Targeting bone marrow adipocyte-driven fatty acid metabolism to overcome drug resistance in lung cancer bone metastasis.

Lung cancer remains a leading cause of cancer-related mortality worldwide, with bone metastasis presenting a significant challenge due to its association with severe skeletal complications and therapy resistance. This study investigates the role of bone marrow adipocytes (BMAs) in modulating fatty acid metabolism within the bone metastatic niche of lung cancer. Utilizing single-cell sequencing and in vitro co-culture models, we identified critical interactions between BMAs and metastatic lung cancer cells that enhance fatty acid metabolism, promoting tumor survival and drug resistance.
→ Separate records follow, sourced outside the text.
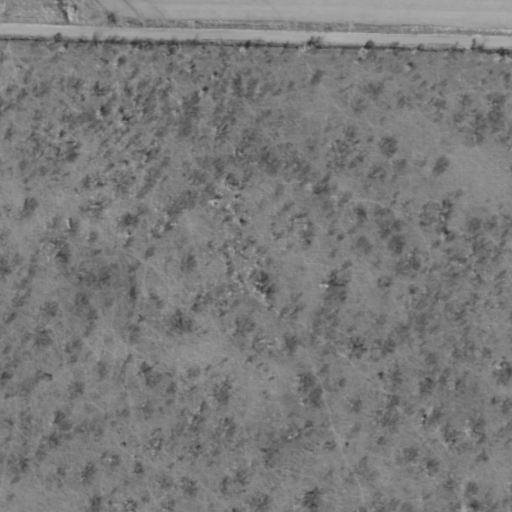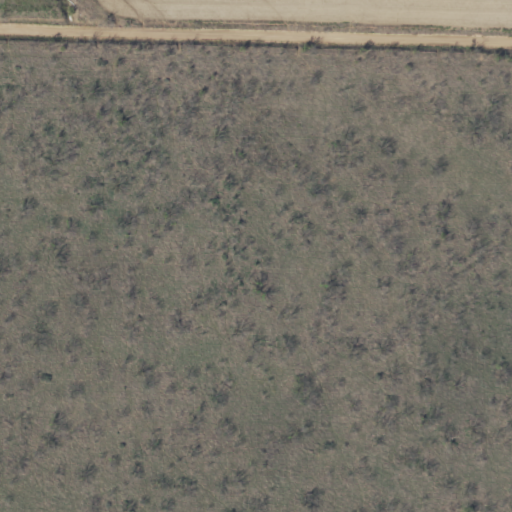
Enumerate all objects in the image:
road: (256, 31)
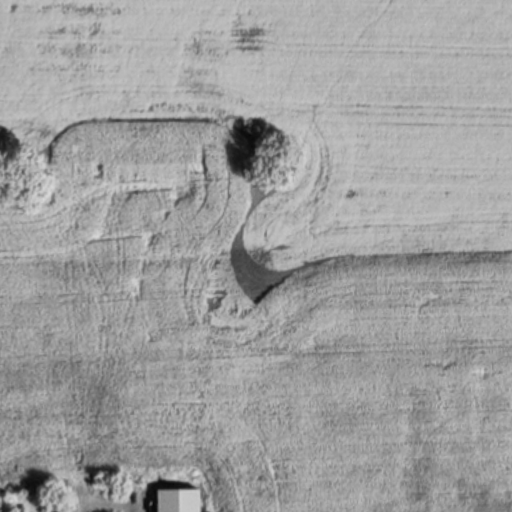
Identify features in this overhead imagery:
building: (180, 499)
building: (180, 501)
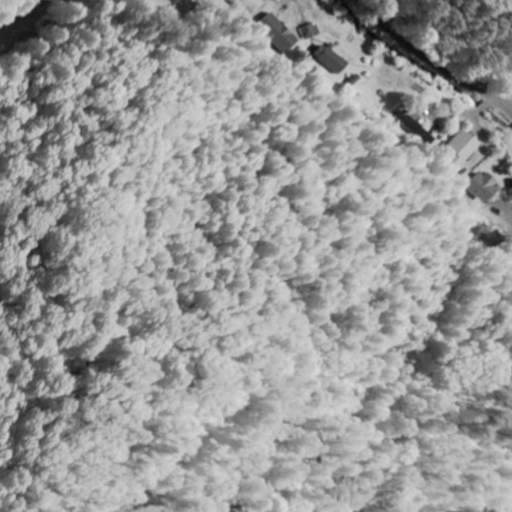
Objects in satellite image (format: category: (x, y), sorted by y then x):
building: (244, 5)
building: (311, 31)
building: (279, 33)
road: (434, 58)
building: (331, 59)
building: (461, 150)
building: (485, 187)
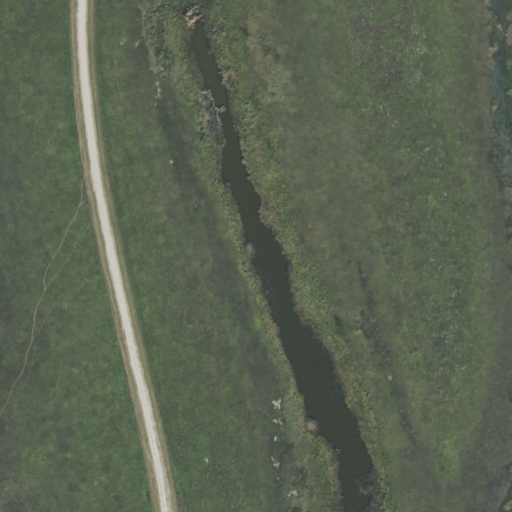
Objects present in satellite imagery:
road: (116, 257)
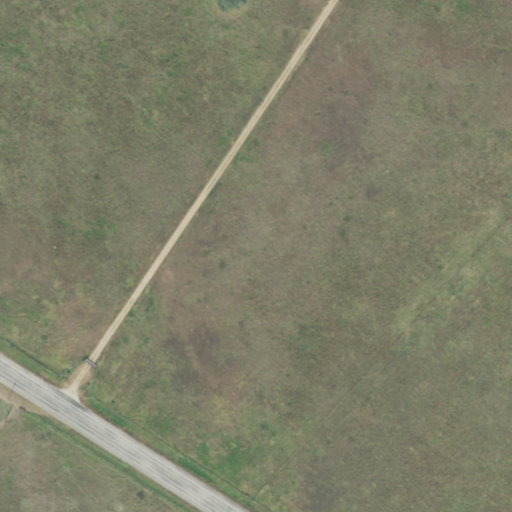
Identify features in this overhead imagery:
road: (111, 439)
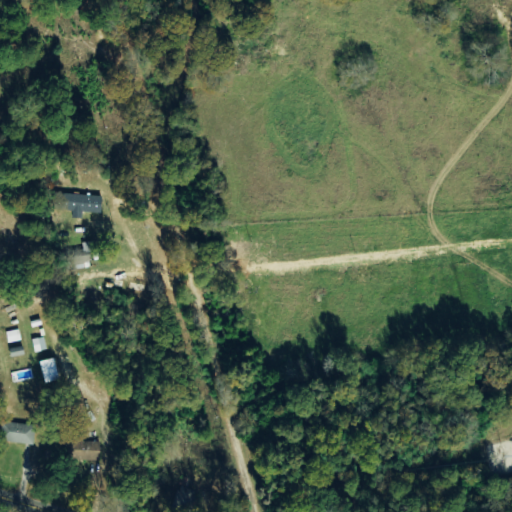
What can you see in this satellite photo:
building: (83, 202)
road: (213, 254)
building: (87, 255)
building: (51, 371)
building: (18, 433)
building: (89, 450)
road: (18, 505)
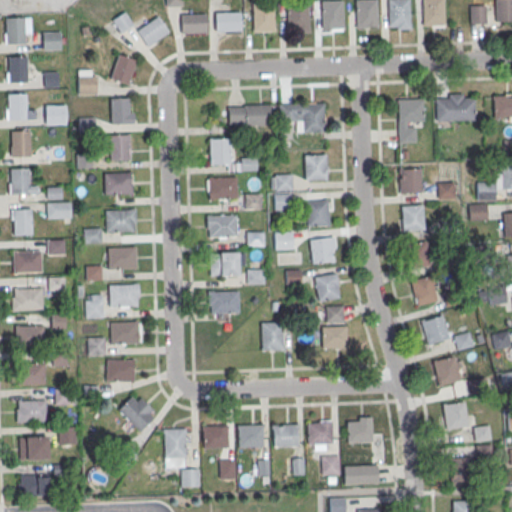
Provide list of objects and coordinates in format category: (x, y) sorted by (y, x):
building: (172, 3)
building: (173, 3)
building: (502, 9)
building: (432, 12)
building: (365, 13)
building: (397, 13)
building: (398, 13)
building: (432, 13)
building: (476, 13)
building: (330, 14)
building: (364, 14)
building: (476, 14)
building: (331, 15)
building: (262, 16)
building: (296, 16)
building: (296, 17)
building: (262, 18)
building: (227, 20)
building: (121, 21)
building: (122, 22)
building: (192, 22)
building: (226, 22)
building: (192, 24)
building: (16, 29)
building: (151, 29)
building: (13, 31)
building: (151, 31)
building: (50, 39)
building: (49, 41)
road: (348, 46)
building: (16, 68)
building: (122, 68)
building: (16, 70)
building: (122, 70)
building: (50, 78)
building: (49, 80)
building: (85, 81)
building: (86, 85)
building: (501, 105)
building: (16, 106)
building: (453, 106)
building: (501, 106)
building: (15, 107)
building: (119, 109)
building: (454, 109)
building: (120, 111)
building: (54, 114)
building: (248, 114)
building: (303, 114)
building: (54, 115)
building: (248, 116)
building: (303, 116)
building: (407, 117)
building: (407, 119)
building: (85, 125)
building: (18, 142)
building: (18, 143)
building: (118, 146)
building: (118, 148)
building: (218, 150)
building: (218, 151)
road: (186, 159)
building: (83, 161)
building: (247, 163)
building: (314, 165)
building: (313, 168)
road: (168, 170)
building: (506, 177)
building: (408, 179)
building: (18, 181)
building: (19, 181)
building: (280, 181)
building: (116, 182)
building: (408, 182)
building: (495, 182)
building: (281, 183)
building: (117, 184)
building: (220, 187)
building: (221, 189)
building: (444, 189)
building: (444, 190)
building: (52, 191)
building: (52, 193)
building: (251, 200)
building: (252, 201)
building: (280, 202)
building: (57, 208)
building: (57, 210)
building: (476, 211)
building: (315, 212)
building: (476, 212)
building: (316, 214)
building: (411, 216)
building: (411, 218)
building: (118, 219)
building: (21, 221)
building: (118, 221)
building: (21, 222)
building: (506, 222)
building: (220, 225)
building: (507, 225)
building: (221, 226)
building: (92, 234)
building: (91, 236)
building: (253, 237)
building: (282, 238)
building: (254, 239)
building: (282, 241)
building: (53, 246)
building: (54, 248)
building: (320, 249)
building: (321, 249)
building: (417, 253)
building: (481, 253)
building: (415, 254)
building: (119, 257)
building: (121, 258)
building: (25, 260)
building: (26, 262)
building: (225, 262)
building: (222, 264)
building: (508, 265)
building: (508, 267)
building: (91, 271)
building: (92, 273)
building: (253, 275)
building: (291, 275)
building: (254, 276)
building: (291, 277)
building: (55, 283)
building: (54, 284)
building: (325, 286)
building: (422, 289)
road: (374, 290)
building: (423, 291)
building: (122, 294)
building: (495, 294)
building: (121, 296)
building: (26, 297)
road: (395, 298)
building: (27, 299)
road: (357, 299)
building: (222, 301)
building: (511, 301)
building: (223, 303)
building: (91, 305)
building: (93, 310)
building: (332, 312)
building: (332, 314)
building: (56, 320)
building: (57, 321)
road: (155, 327)
building: (433, 328)
building: (433, 330)
building: (124, 331)
building: (123, 332)
building: (28, 334)
building: (270, 334)
building: (332, 335)
building: (28, 337)
building: (499, 339)
building: (461, 340)
building: (511, 341)
building: (94, 344)
building: (94, 348)
building: (57, 359)
building: (118, 369)
building: (445, 369)
building: (444, 371)
building: (30, 372)
building: (29, 374)
building: (63, 397)
building: (29, 410)
building: (135, 410)
building: (30, 412)
building: (453, 414)
building: (453, 415)
building: (358, 428)
building: (358, 431)
building: (480, 432)
building: (318, 433)
building: (65, 434)
building: (249, 434)
building: (283, 434)
building: (318, 434)
building: (213, 435)
building: (64, 436)
building: (248, 436)
building: (283, 436)
building: (214, 437)
building: (32, 446)
building: (173, 446)
building: (32, 449)
building: (509, 455)
building: (329, 463)
building: (225, 468)
building: (460, 468)
building: (459, 470)
building: (358, 473)
building: (359, 475)
building: (188, 476)
building: (31, 484)
building: (33, 486)
road: (0, 490)
road: (471, 490)
building: (335, 503)
building: (460, 505)
building: (461, 507)
building: (366, 509)
road: (83, 511)
road: (162, 511)
building: (367, 511)
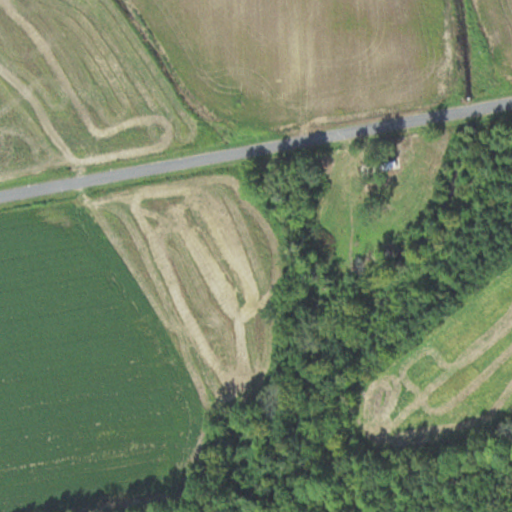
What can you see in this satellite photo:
road: (255, 147)
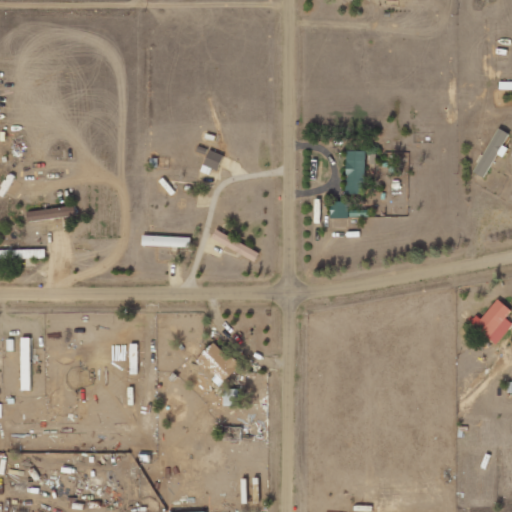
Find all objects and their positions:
building: (492, 151)
building: (213, 161)
building: (356, 172)
building: (340, 209)
building: (52, 213)
building: (167, 241)
building: (236, 245)
road: (289, 256)
road: (257, 291)
building: (494, 320)
building: (219, 362)
building: (26, 363)
building: (231, 397)
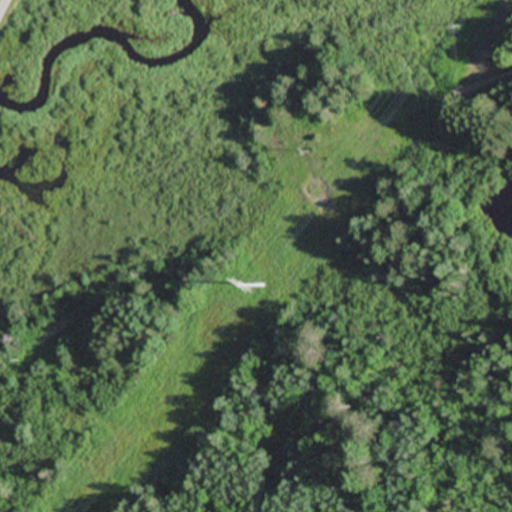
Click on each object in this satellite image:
road: (4, 9)
power tower: (261, 287)
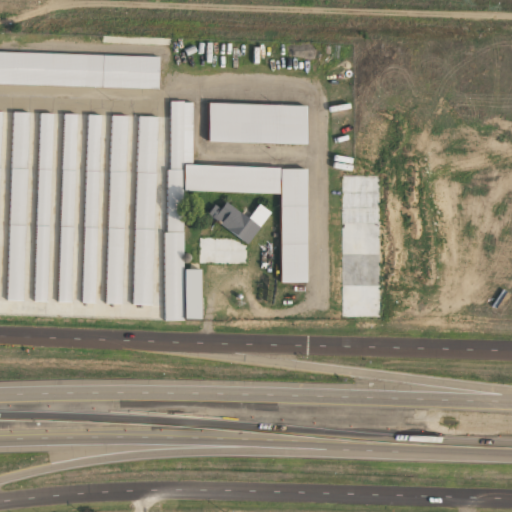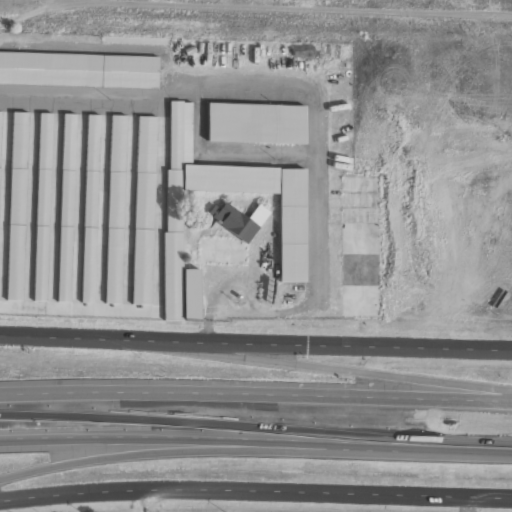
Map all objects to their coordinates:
building: (78, 70)
building: (254, 123)
building: (224, 202)
building: (15, 206)
building: (41, 207)
building: (64, 208)
building: (88, 208)
building: (114, 209)
building: (142, 210)
building: (235, 222)
building: (189, 294)
road: (255, 344)
road: (321, 367)
road: (256, 392)
road: (256, 439)
road: (175, 452)
road: (255, 492)
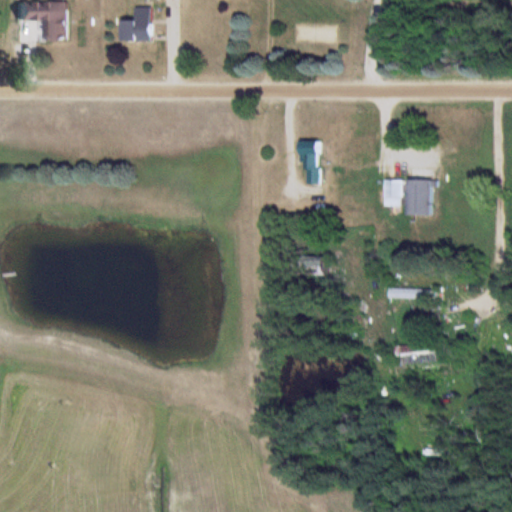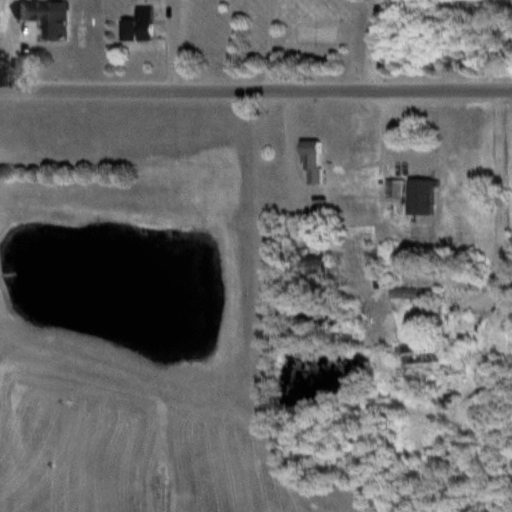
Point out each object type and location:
building: (50, 18)
building: (143, 26)
road: (374, 45)
road: (256, 92)
building: (316, 163)
building: (397, 193)
building: (426, 198)
road: (501, 201)
building: (436, 295)
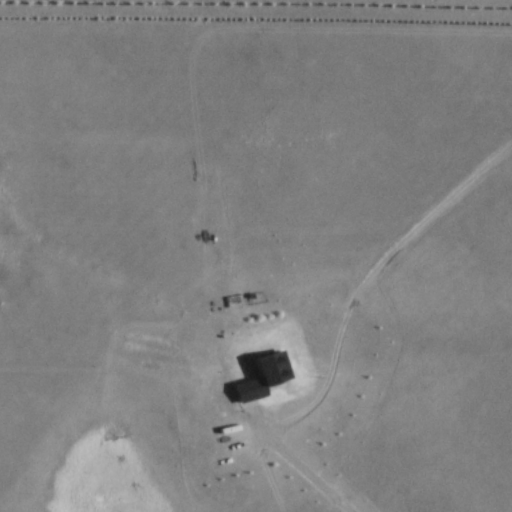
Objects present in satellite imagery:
building: (265, 369)
building: (263, 370)
road: (294, 461)
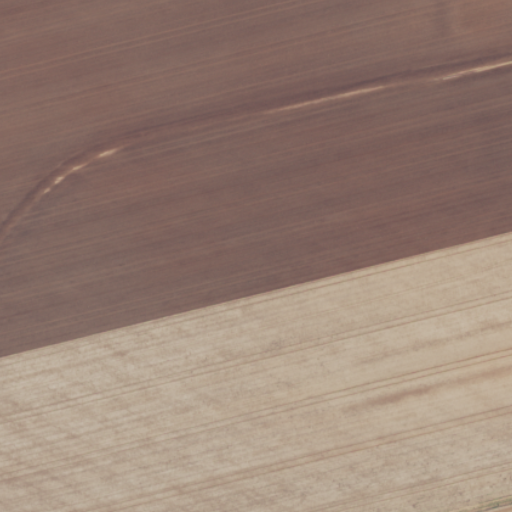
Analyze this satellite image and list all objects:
road: (503, 509)
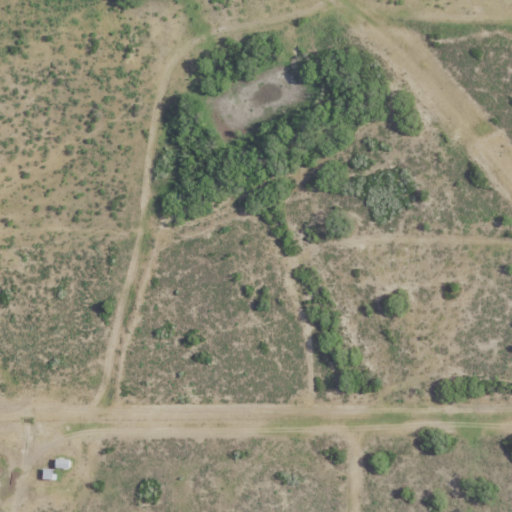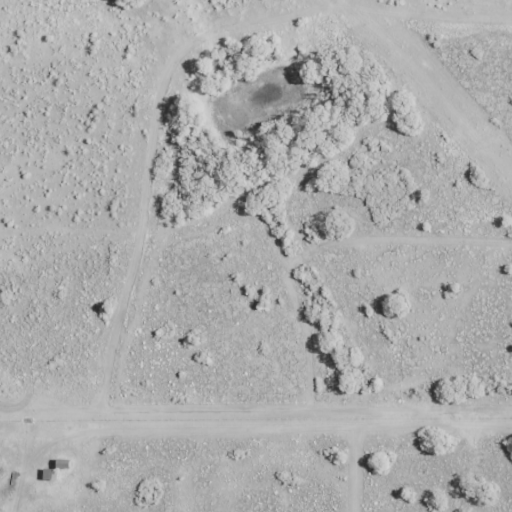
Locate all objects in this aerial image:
building: (60, 463)
building: (59, 466)
building: (47, 474)
building: (46, 476)
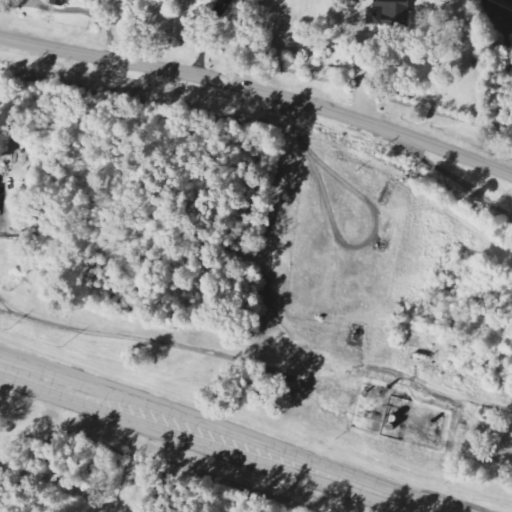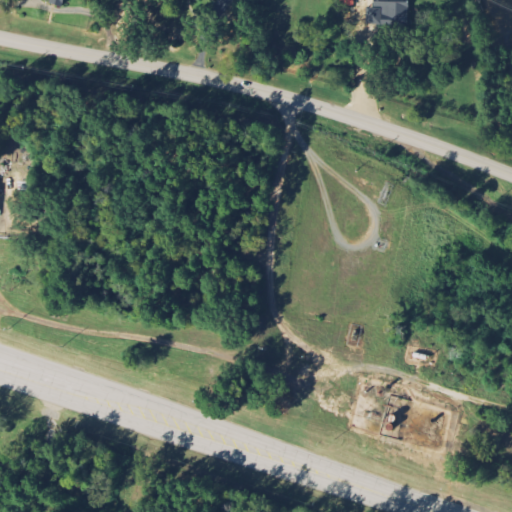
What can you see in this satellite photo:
building: (58, 2)
building: (348, 3)
building: (394, 11)
road: (260, 91)
road: (287, 331)
road: (182, 345)
road: (59, 385)
road: (275, 457)
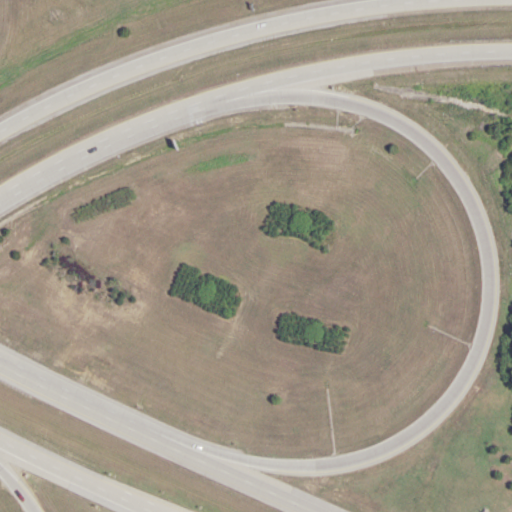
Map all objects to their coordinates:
road: (197, 46)
road: (380, 61)
road: (121, 136)
road: (495, 312)
road: (92, 405)
road: (77, 476)
road: (252, 481)
road: (20, 486)
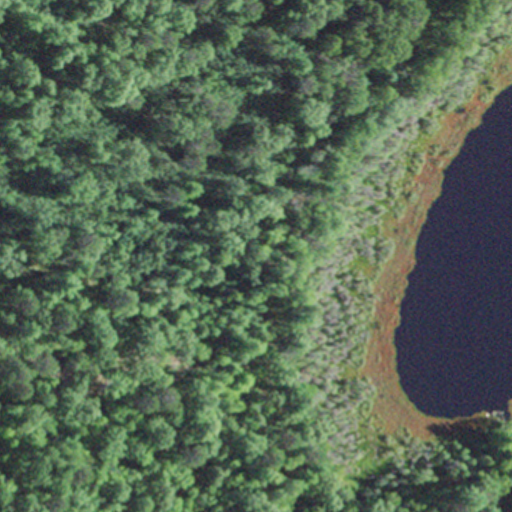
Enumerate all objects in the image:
park: (232, 146)
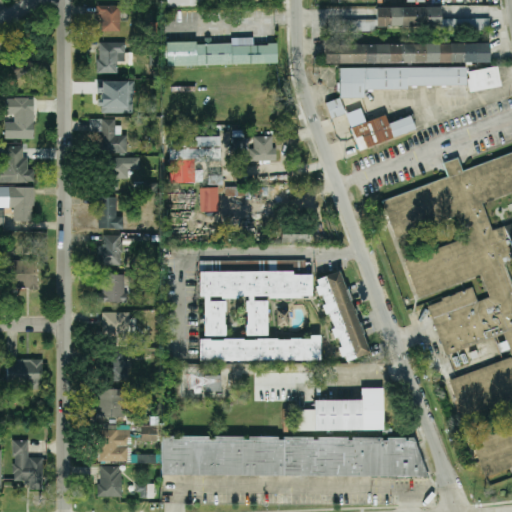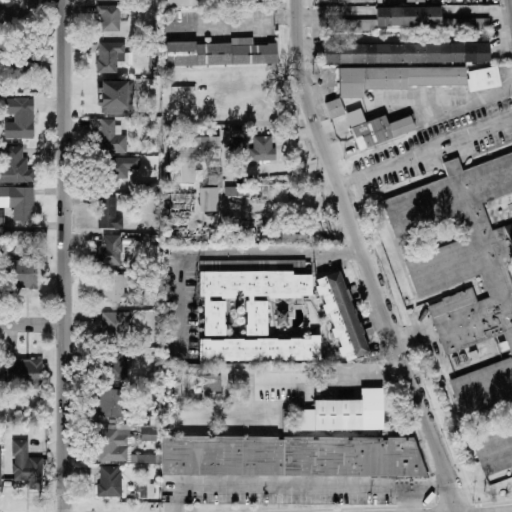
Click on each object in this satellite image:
building: (414, 1)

To target this metabolic axis, we screened a library of fatty acid synthesis inhibitors, and developed a nanoparticle system encapsulating kaempferol, and cisplatin, surface-modified with poly-aspartic acid for efficient bone targeting. The nanoparticles release their therapeutic payload in the acidic tumor microenvironment, disrupting fatty acid metabolism and overcoming chemoresistance. Our findings highlight the metabolic reprogramming driven by BMAs in bone metastasis and propose a novel therapeutic strategy to improve outcomes for patients with metastatic lung cancer.